TASK PROMPT: Render every line of the material below as a JSON list of strings, one string per line, skipping blank lines. Omit the pictures from your answer.

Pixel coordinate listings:

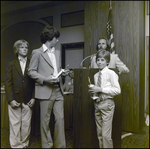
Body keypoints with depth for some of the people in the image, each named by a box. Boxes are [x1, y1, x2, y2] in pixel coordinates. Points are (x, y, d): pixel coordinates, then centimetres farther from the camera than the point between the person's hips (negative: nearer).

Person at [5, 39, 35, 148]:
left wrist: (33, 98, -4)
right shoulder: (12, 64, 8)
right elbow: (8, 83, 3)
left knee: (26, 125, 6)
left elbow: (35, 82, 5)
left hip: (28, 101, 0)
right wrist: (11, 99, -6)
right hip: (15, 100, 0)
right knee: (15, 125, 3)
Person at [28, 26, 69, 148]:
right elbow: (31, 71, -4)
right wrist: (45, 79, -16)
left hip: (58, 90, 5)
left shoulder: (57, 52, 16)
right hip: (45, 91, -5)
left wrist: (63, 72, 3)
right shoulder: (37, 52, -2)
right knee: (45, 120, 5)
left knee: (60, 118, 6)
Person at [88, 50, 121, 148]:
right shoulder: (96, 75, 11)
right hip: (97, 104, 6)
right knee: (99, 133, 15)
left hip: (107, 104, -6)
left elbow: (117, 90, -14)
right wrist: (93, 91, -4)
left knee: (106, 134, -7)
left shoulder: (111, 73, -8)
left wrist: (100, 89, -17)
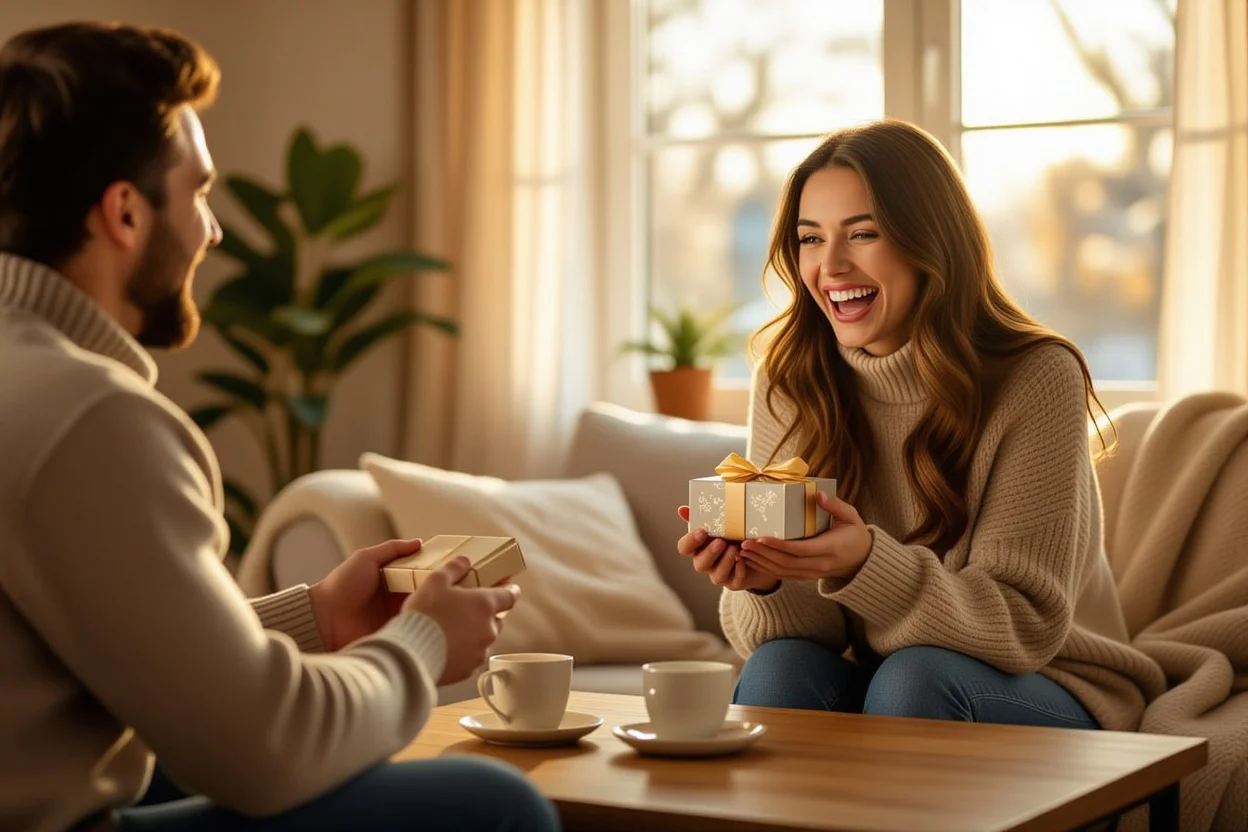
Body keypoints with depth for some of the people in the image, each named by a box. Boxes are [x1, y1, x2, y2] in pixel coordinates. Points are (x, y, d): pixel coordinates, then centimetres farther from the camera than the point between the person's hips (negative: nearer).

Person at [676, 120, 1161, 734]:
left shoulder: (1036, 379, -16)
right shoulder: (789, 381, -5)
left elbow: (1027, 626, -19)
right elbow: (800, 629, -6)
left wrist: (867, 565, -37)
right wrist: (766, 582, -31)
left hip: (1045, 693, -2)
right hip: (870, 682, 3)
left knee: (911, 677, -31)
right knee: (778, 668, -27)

RESPONSE TO THE EXERCISE:
[
  "Body keypoints with depth for some of the people in the image, each named by a box. Boxes are [x1, y1, x2, y2] in pixel coordinates. Points are (x, y, d): pixel coordinates, then centimetres farther from the camera than the point between the person's hips (negative: nearer).",
  "Person at [5, 39, 35, 148]:",
  "left wrist: (33, 98, -4)",
  "right shoulder: (12, 64, 8)",
  "right elbow: (8, 83, 3)",
  "left knee: (26, 125, 6)",
  "left elbow: (35, 82, 5)",
  "left hip: (28, 101, 0)",
  "right wrist: (11, 99, -6)",
  "right hip: (15, 100, 0)",
  "right knee: (15, 125, 3)",
  "Person at [28, 26, 69, 148]:",
  "right elbow: (31, 71, -4)",
  "right wrist: (45, 79, -16)",
  "left hip: (58, 90, 5)",
  "left shoulder: (57, 52, 16)",
  "right hip: (45, 91, -5)",
  "left wrist: (63, 72, 3)",
  "right shoulder: (37, 52, -2)",
  "right knee: (45, 120, 5)",
  "left knee: (60, 118, 6)",
  "Person at [88, 50, 121, 148]:",
  "right shoulder: (96, 75, 11)",
  "right hip: (97, 104, 6)",
  "right knee: (99, 133, 15)",
  "left hip: (107, 104, -6)",
  "left elbow: (117, 90, -14)",
  "right wrist: (93, 91, -4)",
  "left knee: (106, 134, -7)",
  "left shoulder: (111, 73, -8)",
  "left wrist: (100, 89, -17)",
  "Body keypoints with depth for some of the people in the image, each named by a box. Boxes are [x1, y1, x2, y2] in pixel coordinates. Points are (x, y, d): pixel coordinates, then centimetres farther from the camera than the point between the person's hips (negative: nearer).",
  "Person at [676, 120, 1161, 734]:",
  "left shoulder: (1036, 379, -16)",
  "right shoulder: (789, 381, -5)",
  "left elbow: (1027, 626, -19)",
  "right elbow: (800, 629, -6)",
  "left wrist: (867, 565, -37)",
  "right wrist: (766, 582, -31)",
  "left hip: (1045, 693, -2)",
  "right hip: (870, 682, 3)",
  "left knee: (911, 677, -31)",
  "right knee: (778, 668, -27)"
]